Tuesday, December 08, 2009
Aspects of a racist diatribe posted by Richard Seymour
It could be an anomaly, of course. But it isn’t. The overwhelming majority of street crime, knife crime, gun crime, robbery and crimes of sexual violence in London is carried out by young men from the African-Caribbean community. Of course, in return, we have rap music, goat curry and a far more vibrant and diverse understanding of cultures which were once alien to us. For which, many thanks.
Defending his comments, he offered the argument that he wasn't talking about race but about 'multiculturalism'. He went on to explain:
My argument is much as it has always been; that the creed of multiculturalism is largely to blame, the notion that cultures, no matter how antithetical to the norm, or anti-social, should be allowed to develop unhindered, without criticism.
There is no good reason to take this argument at face value. For a start, Liddle may be fantastically ignorant and complacent on many levels, but I suspect he is aware that his claims are straightforwardly statistically false. The point of ranting in such an off-hand racist fashion isn't to be precise, it is to 1) get Liddle some more notoriety, 2) hurt the targets of such abuse, and 3) get people talking about race in a particular way that benefits the racists. I also doubt that Liddle is unaware that 'race' and 'culture' are not neatly separable in his tirades. Indeed, that is the whole point. Here I disagree with Sunny - Liddle is unlikely to be confused. Rather, he knows exactly what he is doing. The attack on 'multiculturalism' is the right's main way of rehabilitating certain racist ideas. He would also be aware that white people, who are not subject to the same collective insults, are disproportionately represented in certain types of criminality and anti-social behaviour. (Cf. Bonnie Greer's retort that "the overwhelming majority of paedophiles, murderers, war-mongers and football hooligans are white males and all we got in return was beans on toast and Top Gear".)

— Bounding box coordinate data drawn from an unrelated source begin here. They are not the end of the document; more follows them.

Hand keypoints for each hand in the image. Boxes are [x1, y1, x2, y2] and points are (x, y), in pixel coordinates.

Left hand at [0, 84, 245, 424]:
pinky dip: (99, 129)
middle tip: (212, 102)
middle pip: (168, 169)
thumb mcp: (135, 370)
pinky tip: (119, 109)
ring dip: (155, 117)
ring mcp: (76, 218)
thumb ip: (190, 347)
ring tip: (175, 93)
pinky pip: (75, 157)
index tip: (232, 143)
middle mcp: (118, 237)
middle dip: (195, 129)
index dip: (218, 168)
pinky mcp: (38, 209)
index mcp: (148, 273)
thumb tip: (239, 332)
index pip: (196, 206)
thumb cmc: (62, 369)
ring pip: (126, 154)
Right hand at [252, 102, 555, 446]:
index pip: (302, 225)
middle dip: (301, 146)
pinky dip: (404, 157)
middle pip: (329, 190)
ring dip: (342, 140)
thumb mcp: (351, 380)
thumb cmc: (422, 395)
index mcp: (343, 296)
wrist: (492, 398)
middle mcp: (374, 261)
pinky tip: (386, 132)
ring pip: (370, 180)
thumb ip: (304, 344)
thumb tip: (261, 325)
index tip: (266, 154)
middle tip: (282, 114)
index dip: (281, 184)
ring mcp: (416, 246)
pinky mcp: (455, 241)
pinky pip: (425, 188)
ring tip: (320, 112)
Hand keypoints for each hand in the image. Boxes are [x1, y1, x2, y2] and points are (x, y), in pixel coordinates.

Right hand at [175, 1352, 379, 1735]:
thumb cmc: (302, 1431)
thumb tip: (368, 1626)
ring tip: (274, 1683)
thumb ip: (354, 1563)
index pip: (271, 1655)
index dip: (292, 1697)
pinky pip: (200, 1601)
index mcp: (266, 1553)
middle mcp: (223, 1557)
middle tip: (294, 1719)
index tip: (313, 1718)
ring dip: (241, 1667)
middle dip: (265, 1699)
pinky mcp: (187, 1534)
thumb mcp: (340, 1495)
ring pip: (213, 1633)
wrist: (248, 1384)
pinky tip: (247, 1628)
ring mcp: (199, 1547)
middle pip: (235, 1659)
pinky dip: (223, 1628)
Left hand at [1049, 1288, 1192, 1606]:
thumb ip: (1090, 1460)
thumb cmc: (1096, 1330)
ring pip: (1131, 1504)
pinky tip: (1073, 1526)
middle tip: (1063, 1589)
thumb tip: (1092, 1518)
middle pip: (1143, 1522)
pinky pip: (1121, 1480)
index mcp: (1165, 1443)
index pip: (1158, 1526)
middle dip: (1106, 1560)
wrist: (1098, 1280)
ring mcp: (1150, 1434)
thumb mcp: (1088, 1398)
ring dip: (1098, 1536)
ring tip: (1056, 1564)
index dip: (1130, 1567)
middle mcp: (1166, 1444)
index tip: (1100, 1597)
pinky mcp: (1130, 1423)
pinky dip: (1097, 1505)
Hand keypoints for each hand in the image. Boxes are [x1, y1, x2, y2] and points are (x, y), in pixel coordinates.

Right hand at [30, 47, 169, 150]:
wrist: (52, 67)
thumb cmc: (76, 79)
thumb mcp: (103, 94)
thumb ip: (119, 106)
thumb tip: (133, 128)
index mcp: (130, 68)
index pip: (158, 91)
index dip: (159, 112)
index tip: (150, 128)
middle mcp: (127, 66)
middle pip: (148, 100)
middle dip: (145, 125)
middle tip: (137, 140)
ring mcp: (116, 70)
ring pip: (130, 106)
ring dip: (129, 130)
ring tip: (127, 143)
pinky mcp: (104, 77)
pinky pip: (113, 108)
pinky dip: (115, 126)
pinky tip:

The occasion for the rant is crime, but that is not the issue at stake. If it were, then all sorts of unwelcome complexities would arise. If you really wanted to discuss the origins of criminal behaviour, you wouldn't start by talking about either 'race' or 'culture'. For one, few people who use such terms can specify what they mean by them beyond some vague indices or anecdotes. What are the precise dimensions of a 'culture' that supposedly yields violent crime, for example? No one knows. Something about rappers and absent fathers, possibly. We all know how to use phrases such as 'culture of dependency', 'culture of blame', 'culture of violence', etc., but these are miasmic conceits designed to retail a particular kind of reactionary politics. Their vagueness is their virtue. Indeed, without wishing to dignify the discussion by endowing it with serious theoretical merit, we can at least acknowledge in passing that in understanding crime, both how it is constructed and how and why it is carried out, there are all sorts of issues involved that do not correspond to the bigoted obsessions of the commentariat. So, the point is not violent crime. The aim of such bombast is to resurrect some antique racial stereotypes that hold black people to be, whether by endowment or 'culture', rapists, robbers and murderers.
I note that the Spectator's editor, Fraser Nelson, has defended Rod Liddle's 'right to offend'. What he is talking about is the right incite racial hatred, which you certainly don't have and which is a monstrous right to claim. Anti-racist legislation has been conceived and passed precisely to thwart any such 'right'. It is because of this that the far right have had to be extremely careful about how they couch their propaganda in public, as noted by 5CC. But if Liddle can purvey such racially defamatory claims without consequence, then why would the fascists hold back? Especially if all they have to say in their defence is "I'm talking about culture, stupid"?